→ **AIM OF THE TASK**
The answer should contain only the lines from the beginning of the entries through the line that holds "de sa capacité", given again exactly, with no pictures.

### EXTRACTED MATERIAL ###

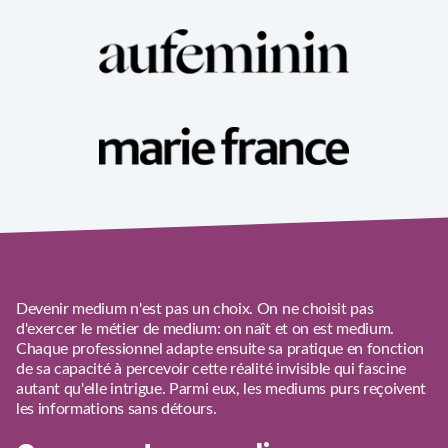
Devenir medium n'est pas un choix. On ne choisit pas
d'exercer le métier de medium: on naît et on est medium.
Chaque professionnel adapte ensuite sa pratique en fonction
de sa capacité à percevoir cette réalité invisible qui fascine
autant qu'elle intrigue. Parmi eux, les mediums purs reçoivent
les informations sans détours.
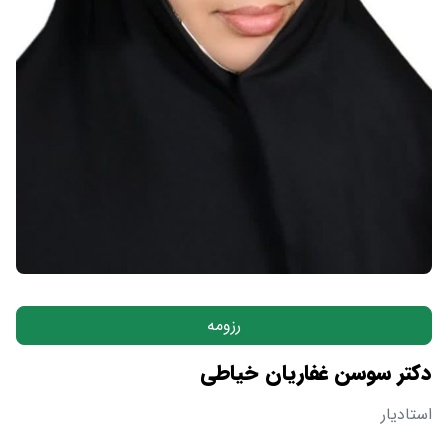
رزومه
دکتر سوسن غفاریان خیاطی
استادیار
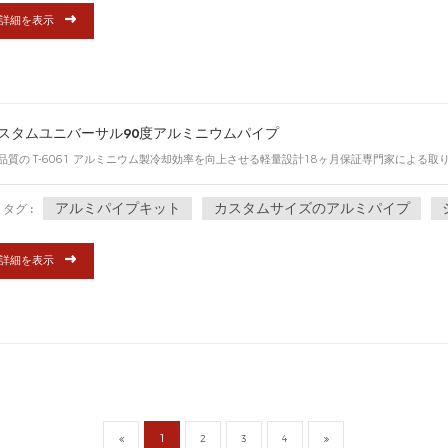
詳細を表示
スタムユニバーサル90度アルミニウムパイプ
品質の T-6061 アルミニウム製冷却効率を向上させる軽量設計18ヶ月保証専門家による
アルミパイプキット
カスタムサイズのアルミパイプ
タグ :
詳細を表示
1
2
3
4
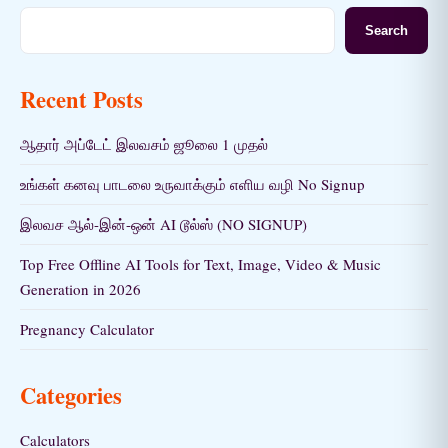
Search
Recent Posts
ஆதார் அப்டேட் இலவசம் ஜூலை 1 முதல்
உங்கள் கனவு பாடலை உருவாக்கும் எளிய வழி No Signup
இலவச ஆல்-இன்-ஒன் AI டூல்ஸ் (NO SIGNUP)
Top Free Offline AI Tools for Text, Image, Video & Music
Generation in 2026
Pregnancy Calculator
Categories
Calculators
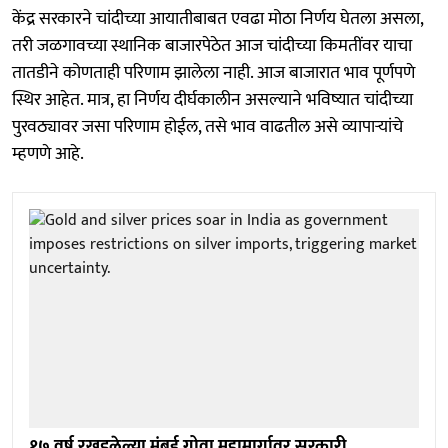
केंद्र सरकारने चांदीच्या आयातीबाबत एवढा मोठा निर्णय घेतला असला,
तरी जळगावच्या स्थानिक बाजारपेठेत आज चांदीच्या किमतींवर याचा
तातडीने कोणताही परिणाम झालेला नाही. आज बाजारात भाव पूर्णपणे
स्थिर आहेत. मात्र, हा निर्णय दीर्घकालीन असल्याने भविष्यात चांदीच्या
पुरवठ्यावर जसा परिणाम होईल, तसे भाव वाढतील असे व्यापाऱ्यांचे
म्हणणे आहे.
१७ वर्ष रखडलेल्या मुंबई गोवा महामार्गावर सरकारी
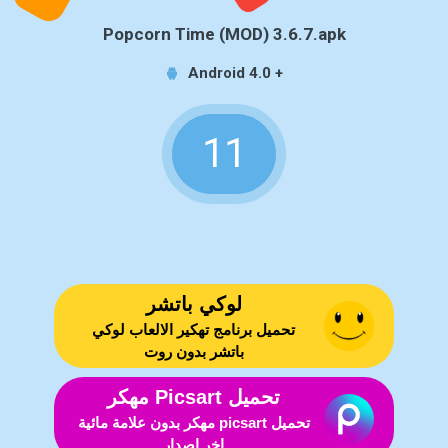
Popcorn Time (MOD) 3.6.7.apk
Android 4.0 +
11
لوكي باتشر
تحميل برنامج تهكير الالعاب لوكي
باتشر بدون روت
تحميل Picsart مهكر
تحميل picsart مهكر بدون علامة مائية
اخر اصدار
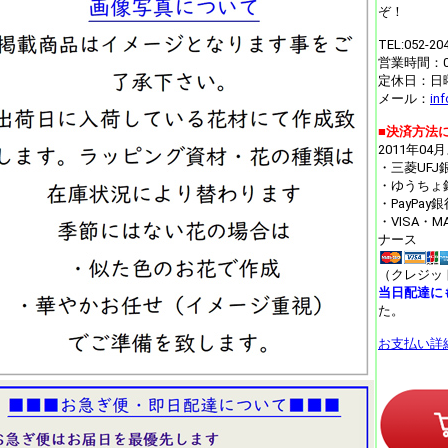
ぞ！
TEL:052-20
営業時間：09
定休日：日
メール：
in
■決済方法
2011年04
・三菱UF
・ゆうちょ
・PayPa
・VISA・
ナース
（クレジッ
当日配達に
た。
お支払い詳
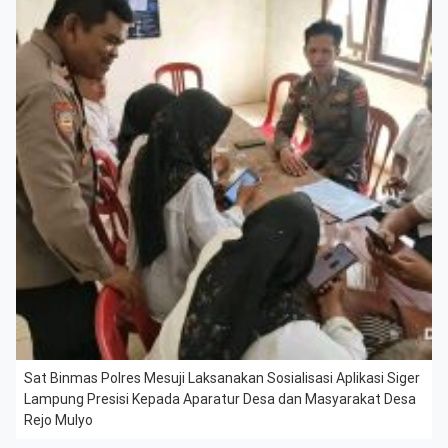
Sat Binmas Polres Mesuji Laksanakan Sosialisasi Aplikasi Siger
Lampung Presisi Kepada Aparatur Desa dan Masyarakat Desa
Rejo Mulyo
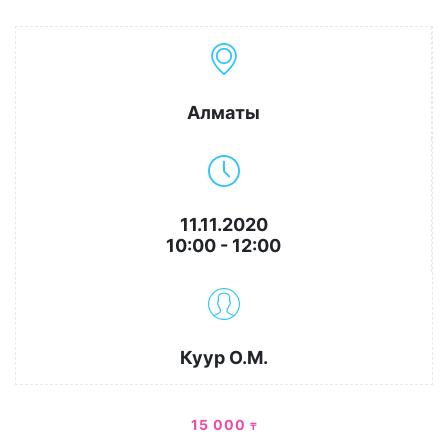
Алматы
11.11.2020
10:00 - 12:00
Куур О.М.
15 000
₸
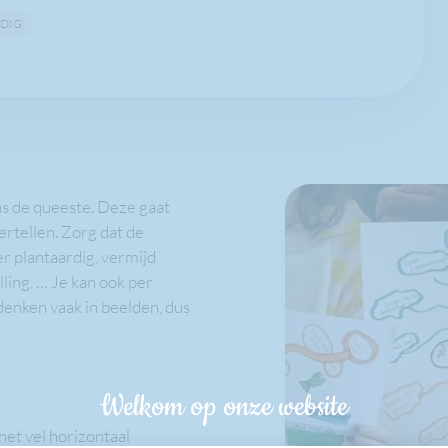
DIG
ns de queeste. Deze gaat
vertellen. Zorg dat de
r plantaardig, vermijd
ling, … Je kan ook per
nken vaak in beelden, dus
Welkom op onze website
het vel horizontaal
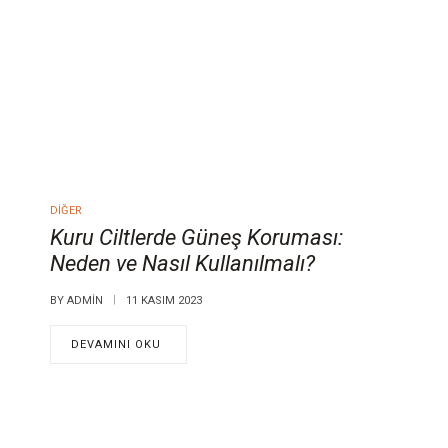
DIĞER
Kuru Ciltlerde Güneş Koruması:
Neden ve Nasıl Kullanılmalı?
BY
ADMIN
11 KASIM 2023
DEVAMINI OKU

###

→ **REPLY TO THE EXERCISE**
Devenir medium n'est pas un choix. On ne choisit pas
d'exercer le métier de medium: on naît et on est medium.
Chaque professionnel adapte ensuite sa pratique en fonction
de sa capacité à percevoir cette réalité invisible qui fascine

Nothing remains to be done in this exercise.